If the engravings and designs done for his patron had earned him thousands instead of a mere competence, such work could not have tempted him from his chosen path of spiritual art. Finally, in 1803, he threw off the yoke decisively, turned his back on patronage, and returned with his faithful Kate to the liberty and poverty of rooms in South Molton Street, London, after a three years’ rural seclusion. Just before leaving Felpham Blake became involved in a very disagreeable affair with a drunken soldier named Schofield, which resulted in a trial for sedition. The soldier, who was forcibly removed by Blake from his cottage garden, where he was trespassing, trumped up in revenge a set of ridiculous charges against him, saying he had used seditious language against the king and government. In the practical difficulties that all this gave rise to, Hayley came forward to Blake’s assistance, and putting all the weight of his local position and popularity on the artist’s side, materially helped him before and at the time of the trial.
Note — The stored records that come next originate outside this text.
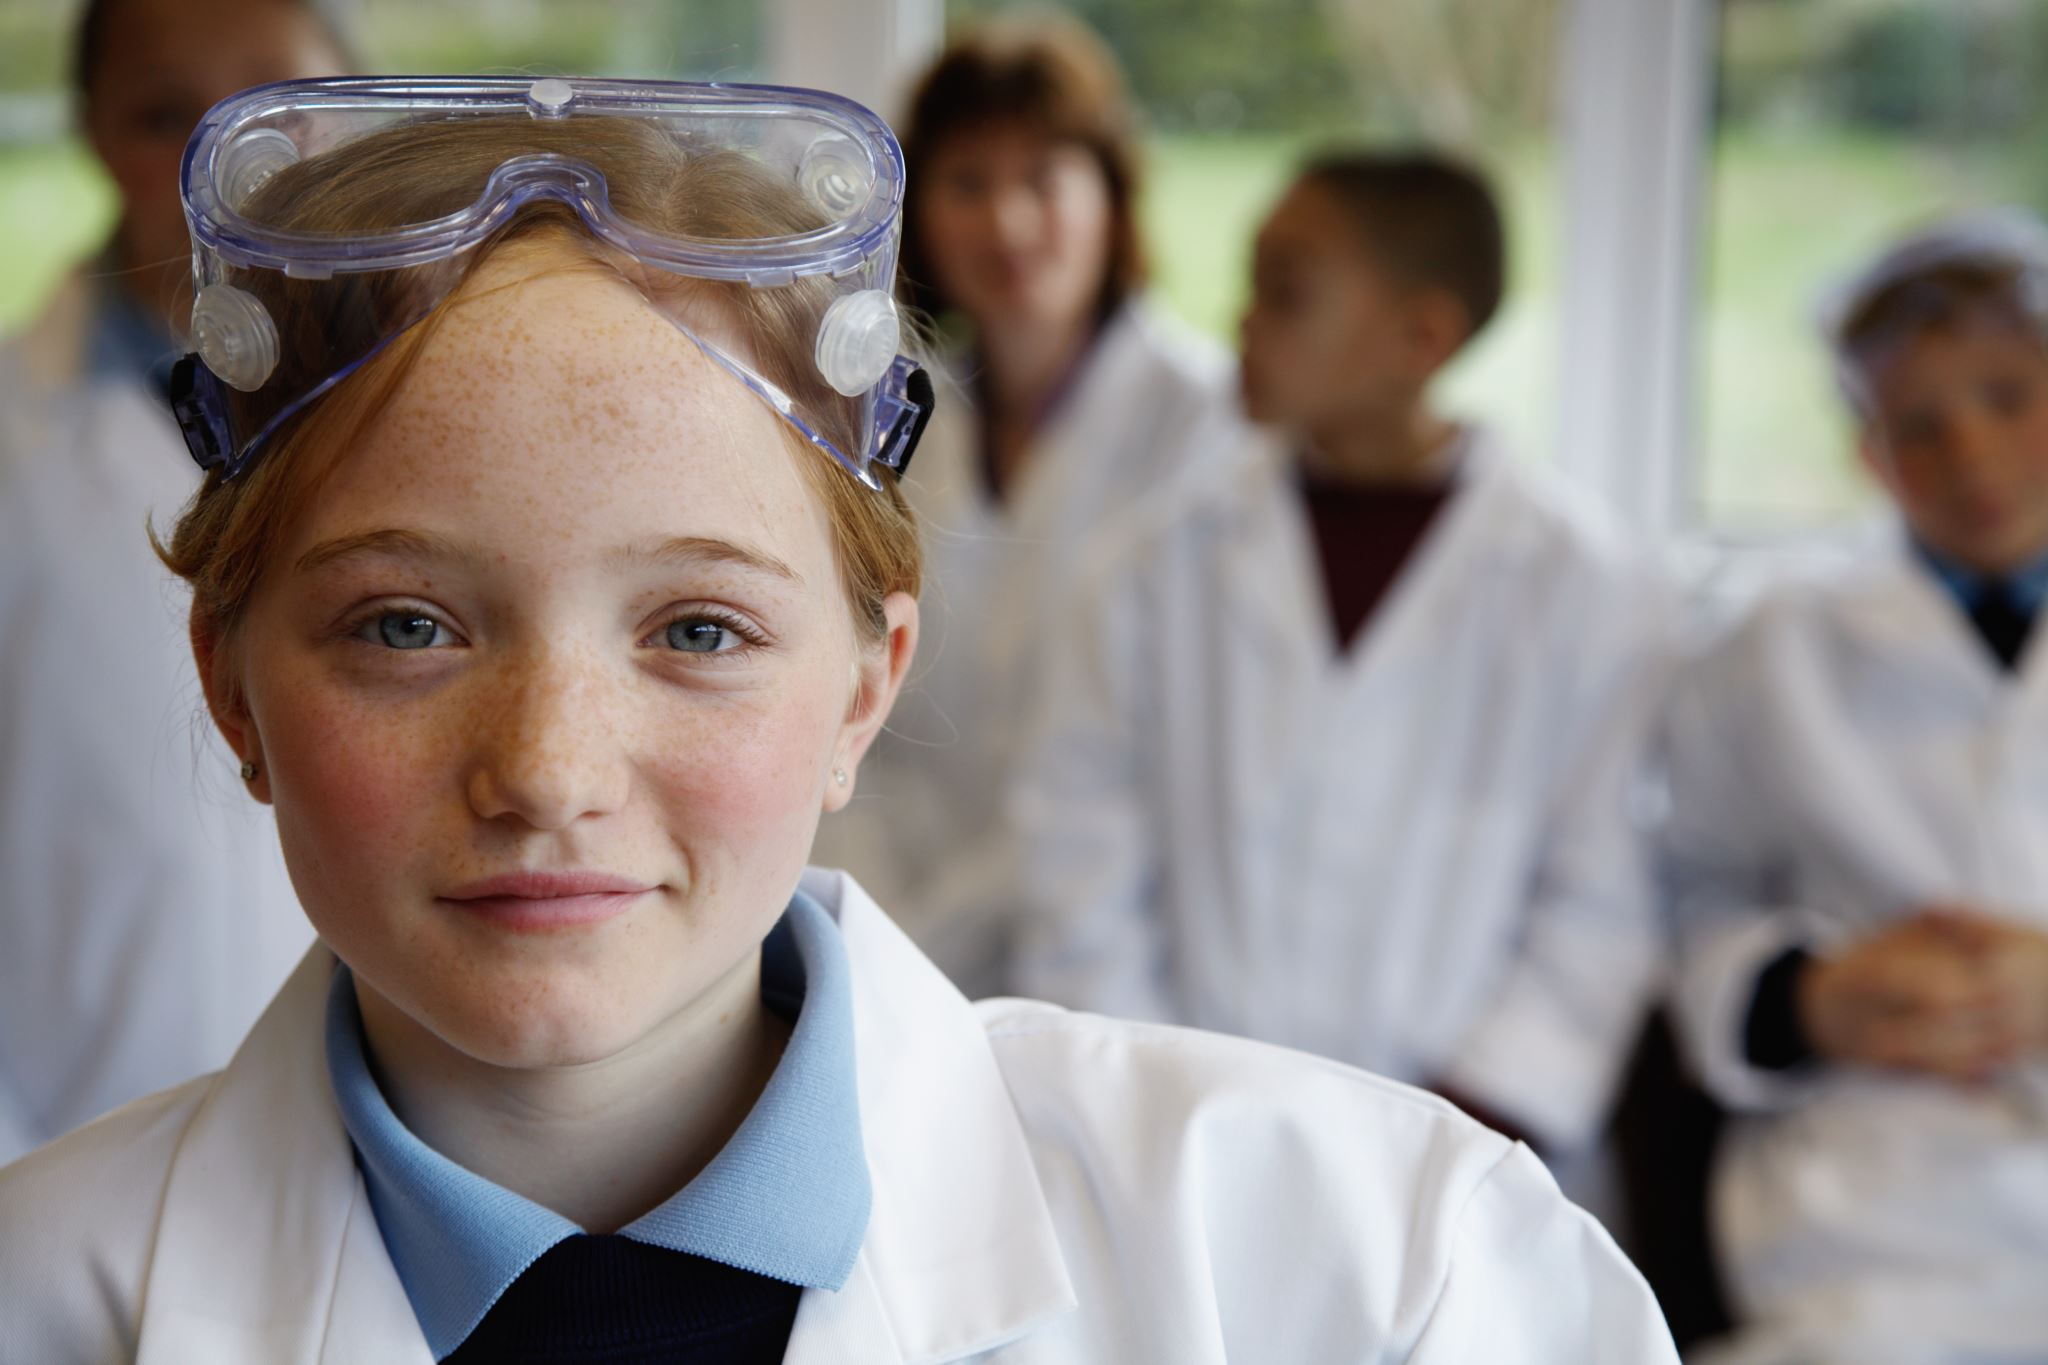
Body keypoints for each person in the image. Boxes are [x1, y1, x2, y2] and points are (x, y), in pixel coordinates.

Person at [0, 78, 1678, 1362]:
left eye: (701, 628)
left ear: (862, 693)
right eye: (406, 626)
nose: (548, 773)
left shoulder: (1376, 1272)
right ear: (233, 689)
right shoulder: (43, 1296)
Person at [1008, 151, 1674, 1166]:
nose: (1240, 321)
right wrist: (1157, 1100)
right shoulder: (1152, 564)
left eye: (1285, 293)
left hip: (1465, 1161)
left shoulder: (1581, 583)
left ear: (1422, 335)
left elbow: (1598, 898)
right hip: (1180, 1141)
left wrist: (1461, 1131)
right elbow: (1079, 856)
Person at [1665, 212, 2048, 1365]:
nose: (1970, 459)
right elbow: (1693, 897)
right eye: (1917, 427)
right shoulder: (1769, 646)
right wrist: (1805, 998)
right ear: (1866, 453)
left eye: (2006, 397)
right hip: (1867, 1220)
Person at [807, 14, 1231, 997]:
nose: (1005, 223)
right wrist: (891, 927)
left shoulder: (1207, 429)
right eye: (966, 183)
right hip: (895, 923)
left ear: (1110, 198)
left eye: (1042, 180)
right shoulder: (893, 416)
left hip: (1122, 958)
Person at [0, 0, 350, 1162]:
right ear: (93, 135)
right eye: (164, 115)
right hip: (71, 1141)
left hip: (385, 1141)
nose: (226, 159)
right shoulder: (19, 437)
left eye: (275, 108)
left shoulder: (433, 416)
Although he had been thrown from his horse and hurt a few days previously, he insisted on being present to give evidence in his protégé’s favour, who was of course acquitted. Warm-hearted Blake felt a generous inrush of the old affection for his friend, and a deep sense of gratitude helped to re-establish the old cordial relations between the two men. It must not be inferred from this, however, that Blake had altered his opinion that Hayley was his spiritual enemy. That, he held, Hayley had proved himself to be. But he now recognized that it was not malignity, but deficiency of spiritual knowledge and insight that had made him act as he did. It was the law of his being, and Blake, having learned this through experience of his three years’ stay at Felpham, expected no more from him than his capacity warranted, and gave him his dues, dwelling with gratitude on the fact that Hayley was at least a true “corporeal friend.”
The stress and strain connected with the trial had a bad effect on Blake’s highly-sensitive nerves, and is painfully apparent in the writing of the time. The time at Felpham, and the period that succeeded on his return to London, have much light shed on them by the Note-book. The MS. book to which reference has been made was a sort of safety valve, which Blake kept ever at his elbow, and in which he wrote long dissertations on Art and Religion — the “Public Address,” the “Vision of the Last Judgment,” and many of the poems published under the title (which heads the Note-book itself) of “Ideas of Good and Evil.” Along with, and interspersed with these connected and finished utterances, are splenetic epigrams, rude rather than humorous caricature couplets, little scraps of unconsidered verse written to illustrate some incident of the day, and drawings here, there, and everywhere. The MS. Note-book is a very intimate part of Blake. On its first page Messrs. Ellis and Yeats quote the inscription written by Dante Gabriel Rossetti, who possessed it till his death:
“I purchased this original MS. of Palmer, an attendant at the Antique Gallery of the British Museum, on the 30th April, 1849. Palmer knew Blake personally, and it was from the artist’s wife that he had the present MS., which he sold me for 10s. Among the sketches are one or two profiles of Blake himself.” Unfortunately it has now passed by purchase into the possession of a collector at Boston, U.S.A. I say unfortunately, because our own National Museum should have secured such a treasure, but its present owner courteously lent it for a prolonged period to Messrs. Ellis and Yeats, who have embodied the main part of it in their exhaustive and most interesting work. The Note-book was deeply studied by Gilchrist, and was one of Rossetti’s dearest treasures, leaving its impress on his mind and work.
The work Blake did during the Felpham period included the designs and engraving of animals to Hayley’s “Ballads,” some of the engravings for “The Life of Cowper,” and, above all, the writing of two long prophetic books, the “Milton” and the “Jerusalem,” which, however, he did not finish till he had returned to London.